Seit der Bundesrat vor zwei Wochen gestützt auf das Epidemiengesetz die «besondere Lage» ausgerufen hat, ist die Lage wegen des Coronavirus schlimmer geworden. Der Bundesrat befasst sich heute Freitag erneut mit der aktuellen Situation.
Grosser Handlungsspielraum für den Bundesrat
Die «besondere Lage», die nach wie vor gilt und die der Bundesrat verlängern kann, gibt ihm eine ganze Reihe von weiteren möglichen Massnahmen in die Hand:
- Er könnte die Zahl der zugelassenen Teilnehmenden an Veranstaltungen senken.
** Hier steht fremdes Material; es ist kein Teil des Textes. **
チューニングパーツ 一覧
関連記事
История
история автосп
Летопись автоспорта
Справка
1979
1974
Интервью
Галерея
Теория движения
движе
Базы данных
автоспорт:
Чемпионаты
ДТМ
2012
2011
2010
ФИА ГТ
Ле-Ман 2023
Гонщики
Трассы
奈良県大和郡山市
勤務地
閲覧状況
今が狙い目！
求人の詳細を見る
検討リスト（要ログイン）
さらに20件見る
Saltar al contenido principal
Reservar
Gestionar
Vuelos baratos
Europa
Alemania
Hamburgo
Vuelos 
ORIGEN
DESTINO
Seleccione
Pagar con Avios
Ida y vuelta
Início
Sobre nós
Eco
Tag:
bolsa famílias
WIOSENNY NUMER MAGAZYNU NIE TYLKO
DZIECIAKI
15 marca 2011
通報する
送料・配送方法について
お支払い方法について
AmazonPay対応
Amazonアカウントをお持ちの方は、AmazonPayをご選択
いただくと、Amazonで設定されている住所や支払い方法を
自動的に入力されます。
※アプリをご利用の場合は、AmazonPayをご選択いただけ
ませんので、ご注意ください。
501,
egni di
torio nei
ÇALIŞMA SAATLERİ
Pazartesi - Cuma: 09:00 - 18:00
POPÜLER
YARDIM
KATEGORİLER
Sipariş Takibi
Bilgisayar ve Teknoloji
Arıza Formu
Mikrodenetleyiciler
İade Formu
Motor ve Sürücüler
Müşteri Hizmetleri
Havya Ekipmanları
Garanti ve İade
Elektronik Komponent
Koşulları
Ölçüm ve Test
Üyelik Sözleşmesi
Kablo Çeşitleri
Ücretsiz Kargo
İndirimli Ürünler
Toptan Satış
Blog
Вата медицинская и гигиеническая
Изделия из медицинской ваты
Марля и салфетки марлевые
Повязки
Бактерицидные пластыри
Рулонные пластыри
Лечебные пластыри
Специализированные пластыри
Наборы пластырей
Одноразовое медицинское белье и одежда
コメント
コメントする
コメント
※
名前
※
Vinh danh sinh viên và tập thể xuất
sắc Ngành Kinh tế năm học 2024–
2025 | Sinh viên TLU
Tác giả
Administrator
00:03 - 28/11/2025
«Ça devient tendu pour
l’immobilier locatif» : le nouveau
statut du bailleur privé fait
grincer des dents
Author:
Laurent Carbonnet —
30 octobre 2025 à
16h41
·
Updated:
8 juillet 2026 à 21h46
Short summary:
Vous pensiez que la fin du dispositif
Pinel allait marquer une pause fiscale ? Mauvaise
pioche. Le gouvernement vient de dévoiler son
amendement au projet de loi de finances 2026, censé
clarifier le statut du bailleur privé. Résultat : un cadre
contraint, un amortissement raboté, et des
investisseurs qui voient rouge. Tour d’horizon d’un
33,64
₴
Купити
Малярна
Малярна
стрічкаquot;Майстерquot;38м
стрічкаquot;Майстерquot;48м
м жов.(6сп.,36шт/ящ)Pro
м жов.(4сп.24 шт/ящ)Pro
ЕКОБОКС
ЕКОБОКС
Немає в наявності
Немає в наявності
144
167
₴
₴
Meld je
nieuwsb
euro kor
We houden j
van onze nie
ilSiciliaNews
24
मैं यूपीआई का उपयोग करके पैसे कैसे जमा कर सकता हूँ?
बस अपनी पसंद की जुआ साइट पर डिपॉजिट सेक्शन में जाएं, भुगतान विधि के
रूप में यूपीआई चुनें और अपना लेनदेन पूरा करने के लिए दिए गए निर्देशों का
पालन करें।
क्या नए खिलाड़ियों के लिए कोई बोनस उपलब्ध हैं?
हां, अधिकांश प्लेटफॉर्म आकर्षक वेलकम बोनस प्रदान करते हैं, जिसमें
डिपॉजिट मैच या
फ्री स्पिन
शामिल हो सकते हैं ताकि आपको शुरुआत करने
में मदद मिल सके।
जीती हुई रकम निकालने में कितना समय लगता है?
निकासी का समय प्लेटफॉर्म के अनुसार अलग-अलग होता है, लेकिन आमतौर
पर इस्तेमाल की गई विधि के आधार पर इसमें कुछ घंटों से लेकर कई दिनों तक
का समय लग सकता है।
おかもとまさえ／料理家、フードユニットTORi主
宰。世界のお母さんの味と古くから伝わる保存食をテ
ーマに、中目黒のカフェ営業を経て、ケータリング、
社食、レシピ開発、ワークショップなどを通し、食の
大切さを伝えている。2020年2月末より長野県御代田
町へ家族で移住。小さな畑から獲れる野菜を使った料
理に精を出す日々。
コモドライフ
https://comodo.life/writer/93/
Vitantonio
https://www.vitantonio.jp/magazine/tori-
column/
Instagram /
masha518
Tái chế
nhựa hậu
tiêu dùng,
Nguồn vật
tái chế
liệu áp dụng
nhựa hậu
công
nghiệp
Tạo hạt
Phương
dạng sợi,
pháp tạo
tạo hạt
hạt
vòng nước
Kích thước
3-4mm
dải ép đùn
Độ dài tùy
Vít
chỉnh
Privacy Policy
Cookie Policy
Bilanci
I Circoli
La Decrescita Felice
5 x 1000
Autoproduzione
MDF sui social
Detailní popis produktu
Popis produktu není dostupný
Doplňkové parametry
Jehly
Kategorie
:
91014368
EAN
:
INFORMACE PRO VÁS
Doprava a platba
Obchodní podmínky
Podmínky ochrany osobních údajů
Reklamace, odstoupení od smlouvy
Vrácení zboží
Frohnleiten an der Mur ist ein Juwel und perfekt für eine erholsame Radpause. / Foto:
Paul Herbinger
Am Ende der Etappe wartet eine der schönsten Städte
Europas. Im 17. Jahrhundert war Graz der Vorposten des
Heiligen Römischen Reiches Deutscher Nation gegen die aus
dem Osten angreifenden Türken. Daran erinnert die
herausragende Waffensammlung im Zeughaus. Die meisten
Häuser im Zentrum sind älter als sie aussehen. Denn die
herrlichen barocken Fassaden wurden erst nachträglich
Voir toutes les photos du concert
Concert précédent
Diese Limite liegt im Moment noch bei 1000.
- Er könnte den Schulbetrieb ganz oder auch nur teilweise untersagen – also zum Beispiel Unis und Gymnasien schliessen.
- Er könnte weitere öffentliche oder private Einrichtungen landesweit schliessen, zum Beispiel Schwimmbäder, Kinos oder Einkaufszentren.
- Er könnte für gewisse Gebiete oder Landesteile die Bewegungsfreiheit einschränken; also zum Beispiel Reisen dorthin oder von dort weg untersagen.
- Er könnte Ärzte und andere medizinische Fachpersonen aufbieten und dazu verpflichten, bei der Bekämpfung der Epidemie mitzuwirken.
«Ausserordentliche Lage» als letztes Mittel
All diese Massnahmen könnte der Bundesrat erlassen, ohne dabei auf sogenanntes «Notrecht» zurückgreifen zu müssen. Denn das Epidemiengesetz, dem das Volk 2012 zugestimmt hat, zählt all diese Schritte ausdrücklich auf. Erst in der «ausserordentlichen Lage» könnte der Bundesrat zu noch weitergehenden, notrechtlichen Massnahmen greifen.
Er müsste sich dann auf keine Gesetze mehr stützen, sondern könnte in Eigenregie sogenannte Polizeinotverordnungen erlassen. Voraussetzung dafür wäre – laut Gesetz – allerdings, dass die Landesregierung die Corona-Epidemie als nationale Bedrohung einstuft, die die innere und äussere Sicherheit der Schweiz gefährdet.
«Notstand» heisst nicht «Notrecht»
Von «Notrecht», dem letzten Mittel staatlichen Handelns in einer Demokratie, machte der Bundesrat zuletzt im Zweiten Weltkrieg im grösseren Stil Gebrauch. «Notrecht» ist aber nicht zu verwechseln mit dem Begriff «Notstand», der seit Mittwoch in aller Munde ist.
Als erster ausgesprochen hat das Wort, wenn auch in der italienischen Version «stato di necessità», der Tessiner Regierungspräsident Christian Vitta (FDP) bei einem symbolträchtigen Auftritt mit all seinen Regierungskollegen vor den Medien.
Die Tessiner Behörden verhängten den «Notstand» gestützt auf ein kantonales Gesetz, um die Schliessung von Kinos, Schwimmbäder oder grösseren Restaurants ohne Verzug anzuordnen.
Auch andere Kantone kennen die Möglichkeit, auf ihrem Gebiet ganz oder teilweise einen «Notstand» auszurufen. Immer gilt aber: Trifft der Bundesrat gestützt auf die «besondere Lage» weitergehende Massnahmen, müssen sich die Kantone diesen fügen.